#### [SELECTED TEXT]

While all women are not necessarily feminists, and all feminists are not women, the tenuous relationship between femininity and play has often been mirrored by a tenuous relationship between feminism and play. As already noted, these tensions have often found form in rhetoric against "frivolity." Therefore, as frivolity has importance and value, it becomes essential to explore some of this rhetoric in order to better understand this complicated relationship between women, feminism, and play. My selection below highlights themes of feminine frivolity. This focus on frivolity (as opposed to play) was, in part, out of necessity. Showing examples of how something does not exist is a difficult task but, at the same time, there are patterns. I did not have to go far to find references to frivolity and felt that, in many ways, this concept contributed to a rhetoric that does not generally support leisure and play.

Many of the early feminists (such as Mary Wollstonecraft), through the American First Wave of feminism (the suffrage movement) and all the way through to Simone de Beauvoir, were trying to make women appear less frivolous. For example, in her Vindication on the Rights of Women, Wollstonecraft writes that men view women as “a swarm of ephemeron triflers” and that they are “reckoned a frivolous sex.” This sentiment (and resentment) continues through the writing of many early feminist figures with detrimental repercussions. Often frivolity was overtly eschewed in these discussions about women’s rights. In order to show their equality to men, women overcompensated for frivolous reputations and downplayed play.

Later, these issues were echoed in the American suffragist movement. Because the primary issues for suffrage involved political and educational rights, many of the important speeches and writings of the period focused on intelligence—or rather, whether women had equal intelligence to men. For example, in the Declaration of Sentiments and Resolutions in 1848, Elizabeth Cady Stanton and her suffragist cohort said, “Men, bless their innocence, are fond of representing themselves as beings of reason, of intellect, while women are mere creatures of affections” (Stanton, 47). Similarly, in her Discourse on Women, Lucretia Mott explains:

The kind of homage that has been paid to women, the flattering appeals which have too long satisfied her—appeals to her mere fancy and imagination, are giving place to a more extended recognition of her rights, her important duties and responsibilities in life. (74)

Thus—similar to Wollstonecraft—Stanton, Mott, and other key members of the suffrage movement were primarily fighting a reputation that biologically designated them as frivolous: permanently incapable of making the adult decisions that men make. It was the driving need to combat this reputation of being emotional, frivolous, and childish that was essential to the women’s movement of that time period. But, just as with Wollstonecraft, the negation of frivolity led to an eventual dissonance between feminisms, leisure, and play.

Admittedly, the leisure opportunities that were available to women in this period were only questionably playful. In her sociological study of American women (slightly before the suffragists), Harriet Martineau suggests that feminine leisure activities primarily served practical purposes and were ultimately shallow: “As for the occupations with which American ladies fill up their leisure; what has already been said will show that there is no great weight or diversity of occupation” (Martineau, 139). Thus, by Martineau’s assessment, American women were just as limited in their leisure activities as they were in their working activities.

#### [RECORDS SUPPLIED]
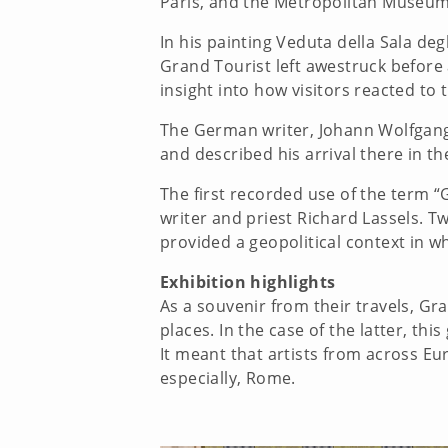
Paris, and the Metropolitan Museum
In his painting Veduta della Sala deg
Grand Tourist left awestruck before 
insight into how visitors reacted to t
The German writer, Johann Wolfgang 
and described his arrival there in t
The first recorded use of the term “
writer and priest Richard Lassels. 
provided a geopolitical context in 
Exhibition highlights
As a souvenir from their travels, Gra
places. In the case of the latter, t
It meant that artists from across E
especially, Rome.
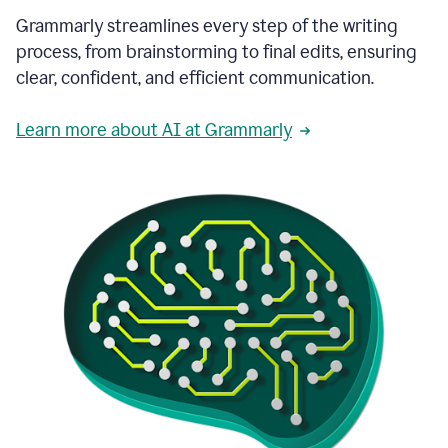
Grammarly streamlines every step of the writing
process, from brainstorming to final edits, ensuring
clear, confident, and efficient communication.
Learn more about AI at Grammarly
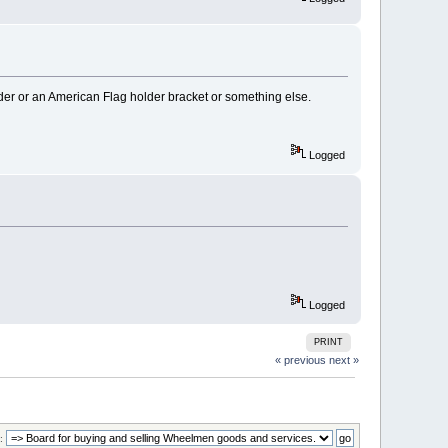
der or an American Flag holder bracket or something else.
Logged
Logged
PRINT
« previous
next »
:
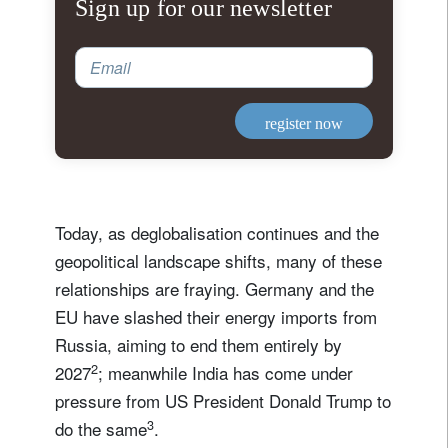
Sign up for our newsletter
Email
register now
Today, as deglobalisation continues and the
geopolitical landscape shifts, many of these
relationships are fraying. Germany and the
EU have slashed their energy imports from
Russia, aiming to end them entirely by
2
2027
; meanwhile India has come under
pressure from US President Donald Trump to
3
do the same
.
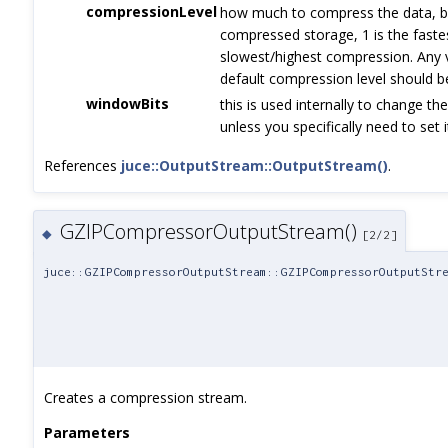
compressionLevel
how much to compress the data, b
compressed storage, 1 is the faste
slowest/highest compression. Any va
default compression level should b
windowBits
this is used internally to change the
unless you specifically need to set
References
juce::OutputStream::OutputStream()
.
GZIPCompressorOutputStream()
◆
[2/2]
juce::GZIPCompressorOutputStream::GZIPCompressorOutputStr
Creates a compression stream.
Parameters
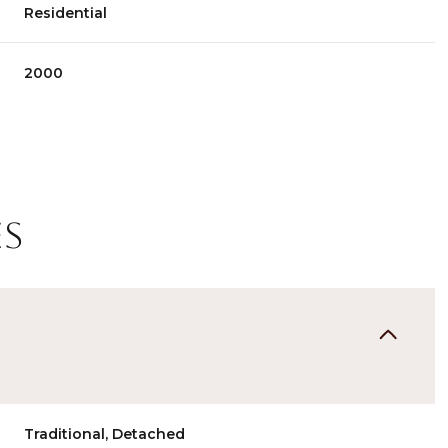
Residential
2000
es
Thursday
Friday
Saturday
13
14
08
Aug
Aug
Aug
Traditional, Detached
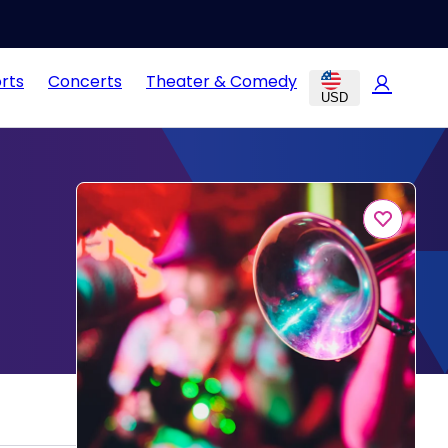
rts
Concerts
Theater & Comedy
USD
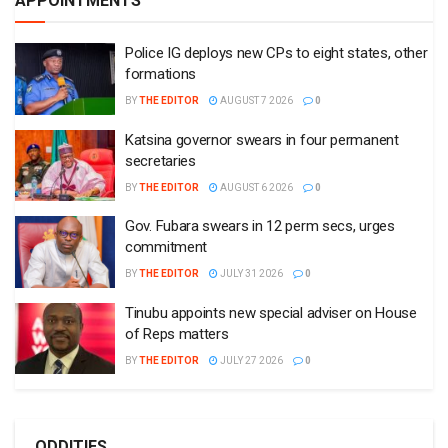
APPOINTMENTS
Police IG deploys new CPs to eight states, other
formations
BY
THE EDITOR
AUGUST 7 2026
0
Katsina governor swears in four permanent
secretaries
BY
THE EDITOR
AUGUST 6 2026
0
Gov. Fubara swears in 12 perm secs, urges
commitment
BY
THE EDITOR
JULY 31 2026
0
Tinubu appoints new special adviser on House
of Reps matters
BY
THE EDITOR
JULY 27 2026
0
ODDITIES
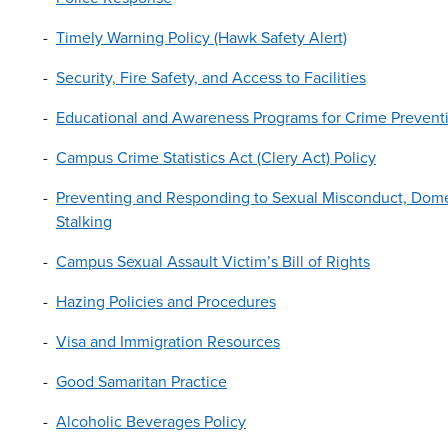
Timely Warning Policy (Hawk Safety Alert)
Security, Fire Safety, and Access to Facilities
Educational and Awareness Programs for Crime Preventi
Campus Crime Statistics Act (Clery Act) Policy
Preventing and Responding to Sexual Misconduct, Domes
Stalking
Campus Sexual Assault Victim’s Bill of Rights
Hazing Policies and Procedures
Visa and Immigration Resources
Good Samaritan Practice
Alcoholic Beverages Policy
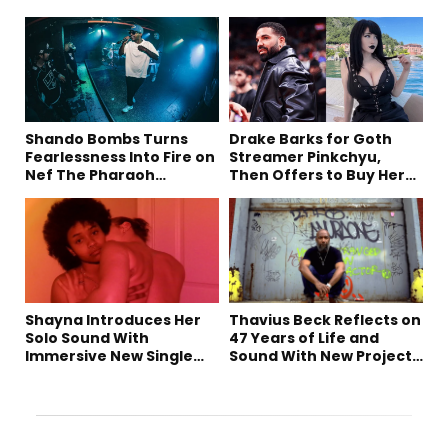
Shando Bombs Turns
Drake Barks for Goth
Fearlessness Into Fire on
Streamer Pinkchyu,
Nef The Pharaoh
Then Offers to Buy Her
Collaboration “Ludacris”
Mom a House
Shayna Introduces Her
Thavius Beck Reflects on
Solo Sound With
47 Years of Life and
Immersive New Single
Sound With New Project
“Devil on my shoulder”
‘4 Sevens’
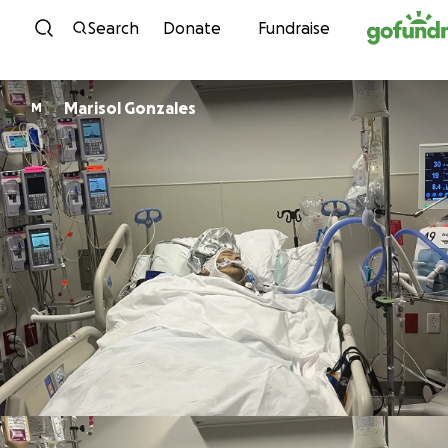
Skip to content
Search
Donate
Fundraise
Marisol Gonzales
M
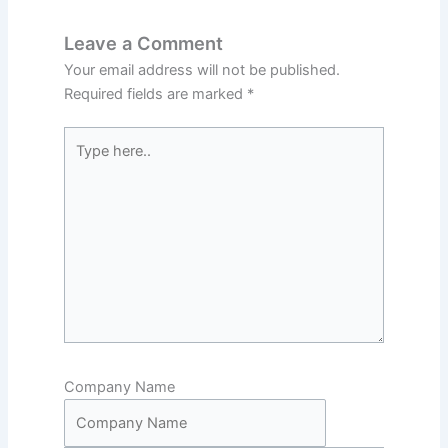
Leave a Comment
Your email address will not be published.
Required fields are marked
*
Type
here..
Company Name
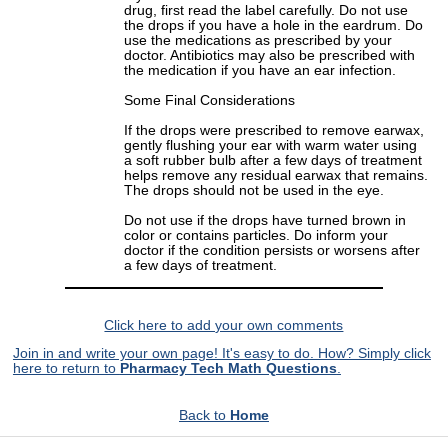
drug, first read the label carefully. Do not use
the drops if you have a hole in the eardrum. Do
use the medications as prescribed by your
doctor. Antibiotics may also be prescribed with
the medication if you have an ear infection.
Some Final Considerations
If the drops were prescribed to remove earwax,
gently flushing your ear with warm water using
a soft rubber bulb after a few days of treatment
helps remove any residual earwax that remains.
The drops should not be used in the eye.
Do not use if the drops have turned brown in
color or contains particles. Do inform your
doctor if the condition persists or worsens after
a few days of treatment.
Click here to add your own comments
Join in and write your own page! It's easy to do. How? Simply click
here to return to
Pharmacy Tech Math Questions
.
Back to
Home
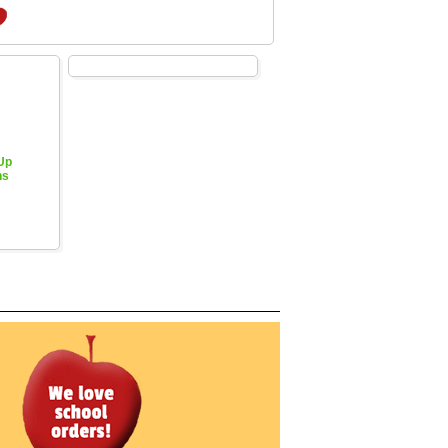
 Up
hs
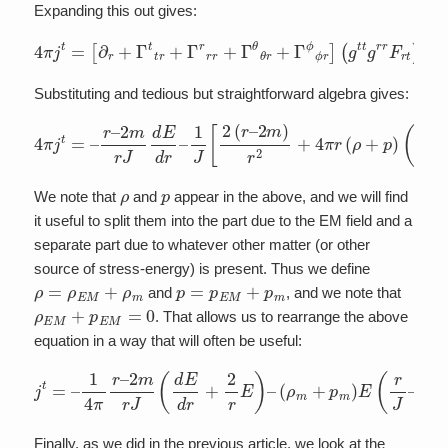
Expanding this out gives:
4
π
j
t
=
[
∂
r
+
Γ
t
t
r
+
Γ
r
r
r
+
Γ
θ
θ
r
+
Γ
ϕ
ϕ
r
]
(
g
t
t
g
r
r
F
r
t
)
Substituting and tedious but straightforward algebra gives:
4
π
j
t
=
–
r
–
2
m
r
J
d
E
d
2
r
(
–
r
–
1
2
J
[
m
2
(
)
r
r
–
J
)
2
]
m
E
)
r
2
+
4
π
r
(
ρ
+
p
)
(
1
–
ρ
p
We note that
and
appear in the above, and we will find
it useful to split them into the part due to the EM field and a
separate part due to whatever other matter (or other
source of stress-energy) is present. Thus we define
ρ
=
ρ
E
M
+
ρ
m
p
=
p
E
M
+
p
m
and
, and we note that
ρ
E
M
+
p
E
M
=
0
. That allows us to rearrange the above
equation in a way that will often be useful:
j
t
=
–
1
4
π
r
–
2
m
r
J
(
d
E
d
2
r
+
m
2
)
r
J
E
2
)
)
–
(
ρ
m
+
p
m
)
E
(
r
J
–
2
(
r
–
Finally, as we did in the previous article, we look at the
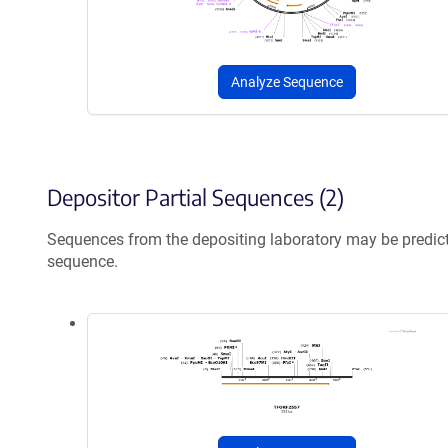
Analyze Sequence
Depositor Partial Sequences (2)
Sequences from the depositing laboratory may be predic
sequence.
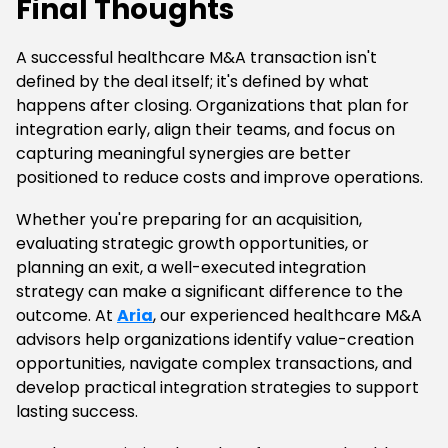
Final Thoughts
A successful healthcare M&A transaction isn't
defined by the deal itself; it's defined by what
happens after closing. Organizations that plan for
integration early, align their teams, and focus on
capturing meaningful synergies are better
positioned to reduce costs and improve operations.
Whether you're preparing for an acquisition,
evaluating strategic growth opportunities, or
planning an exit, a well-executed integration
strategy can make a significant difference to the
outcome. At
Aria
, our experienced healthcare M&A
advisors help organizations identify value-creation
opportunities, navigate complex transactions, and
develop practical integration strategies to support
lasting success.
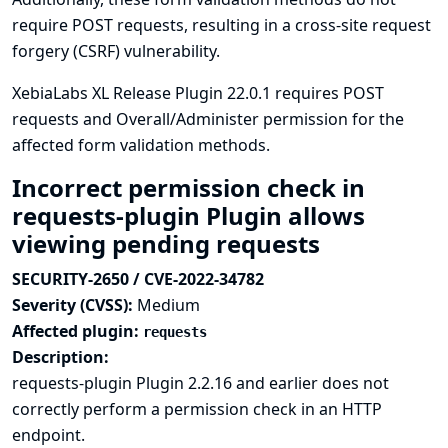
require POST requests, resulting in a cross-site request
forgery (CSRF) vulnerability.
XebiaLabs XL Release Plugin 22.0.1 requires POST
requests and Overall/Administer permission for the
affected form validation methods.
Incorrect permission check in
requests-plugin Plugin allows
viewing pending requests
SECURITY-2650 / CVE-2022-34782
Severity (CVSS):
Medium
Affected plugin:
requests
Description:
requests-plugin Plugin 2.2.16 and earlier does not
correctly perform a permission check in an HTTP
endpoint.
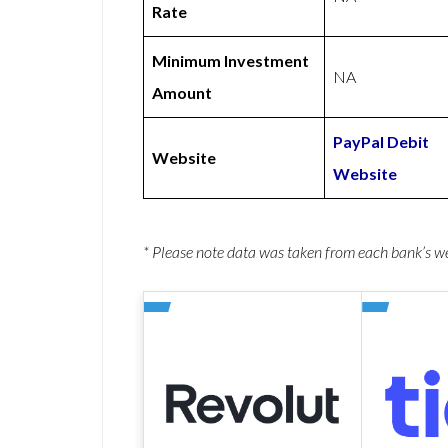
Rate
Minimum Investment
NA
Amount
PayPal Debit
Website
Website
* Please note data was taken from each bank’s 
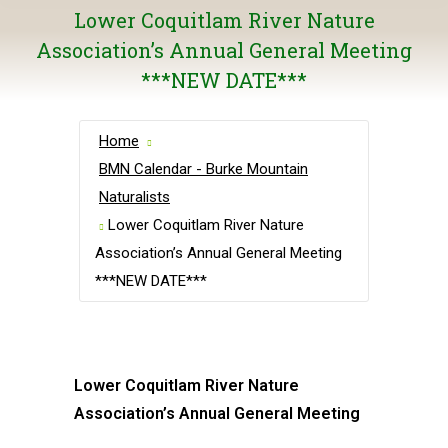
Lower Coquitlam River Nature
Association’s Annual General Meeting
***NEW DATE***
Home
BMN Calendar - Burke Mountain
Naturalists
Lower Coquitlam River Nature
Association’s Annual General Meeting
***NEW DATE***
Lower Coquitlam River Nature
Association’s Annual General Meeting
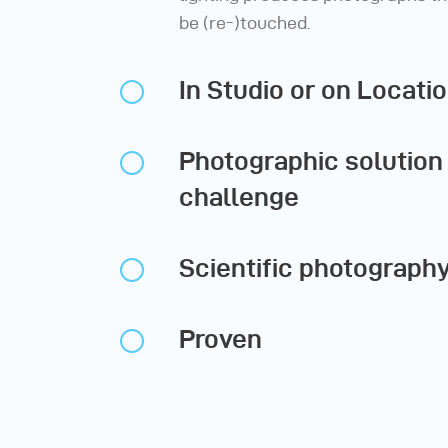
be (re-)touched.
In Studio or on Locati
Photographic solution 
challenge
Scientific photograph
Proven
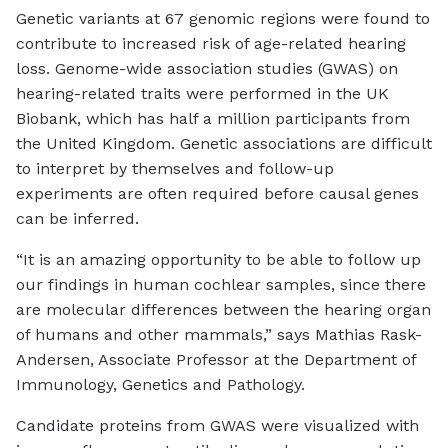
Genetic variants at 67 genomic regions were found to
contribute to increased risk of age-related hearing
loss. Genome-wide association studies (GWAS) on
hearing-related traits were performed in the UK
Biobank, which has half a million participants from
the United Kingdom. Genetic associations are difficult
to interpret by themselves and follow-up
experiments are often required before causal genes
can be inferred.
“It is an amazing opportunity to be able to follow up
our findings in human cochlear samples, since there
are molecular differences between the hearing organ
of humans and other mammals,” says Mathias Rask-
Andersen, Associate Professor at the Department of
Immunology, Genetics and Pathology.
Candidate proteins from GWAS were visualized with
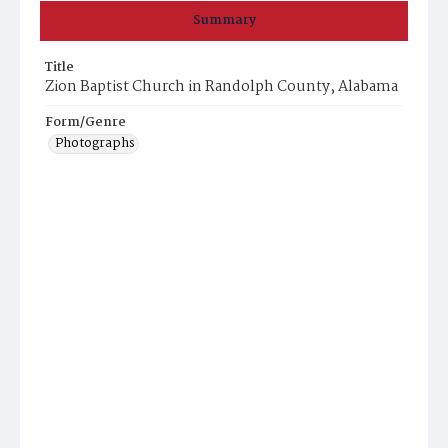
Summary
Title
Zion Baptist Church in Randolph County, Alabama
Form/Genre
Photographs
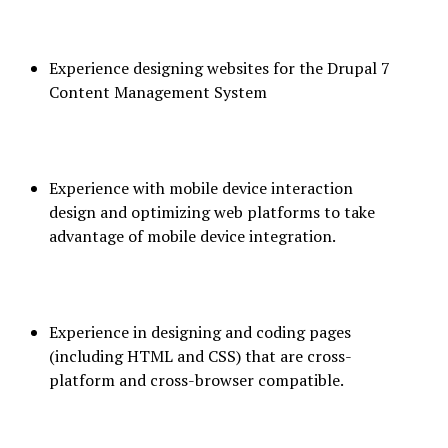
Experience designing websites for the Drupal 7
Content Management System
Experience with mobile device interaction
design and optimizing web platforms to take
advantage of mobile device integration.
Experience in designing and coding pages
(including HTML and CSS) that are cross-
platform and cross-browser compatible.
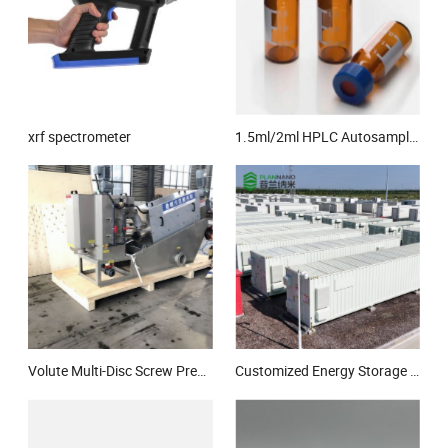
xrf spectrometer
1.5ml/2ml HPLC Autosampler Vial Glass Bottle for Laboratory
Volute Multi-Disc Screw Press Sludge Dewatering Machine Equipment Multi -Disc Screw Press for Sewage Wastewater Treatment
Customized Energy Storage Cabinet 0.5MW 1.075mwh Lithium Ion Energy Storage System Solar/Wind Energy Storage System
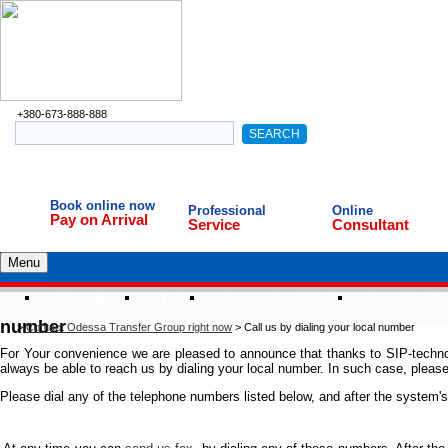
+380-673-888-888
Book online now
Professional
Online
Pay on Arrival
Service
Consultant
Menu
Transfers
Taxi
International Taxi
InterCity Ta
number
>
Contact Odessa Transfer Group right now
>
Call us by dialing your local number
For Your convenience we are pleased to announce that thanks to SIP-technolo
always be able to reach us by dialing your local number. In such case, please 
Please dial any of the telephone numbers listed below, and after the system'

#### [WHAT THIS TASK INVOLVES]
Continue the passage on feminism and frivolity, starting after its last sentence about Martineau's judgment of American women's leisure.

#### [REPLY TO THE TASK]
After the First Wave (and approaching the beginning of the Second), Simone de Beauvoir broaches these topics of play and leisure, but not in detail and primarily in reference to children. According to de Beauvoir, while boys are taught more competitive play styles from early childhood, girls are given play activities that “initiate” them into their “destined sphere” (281). Play and leisure for adult females does not particularly improve, either. Because women’s leisure relies, in part, on the schedules of husbands and children, and must fit around the drudgery of housework or menial jobs, women’s leisure time is more about wasting time and pleasing others. De Beauvoir describes the everyday plight of the married woman as constantly waiting for her husband to return home from work, only to be greeted by the disappointment it brings because of boredom and shallow intimacies. She writes, “The evening is dull: reading, radio, desultory talks; each remains alone under cover of this intimacy. The wife wonders, with hope or apprehension, whether tonight—at last—‘something will happen’” (475).While this discussion of leisure is notable (given the paucity of the topic in previous feminist rhetoric), she does not elaborate at great length or prescribe solutions.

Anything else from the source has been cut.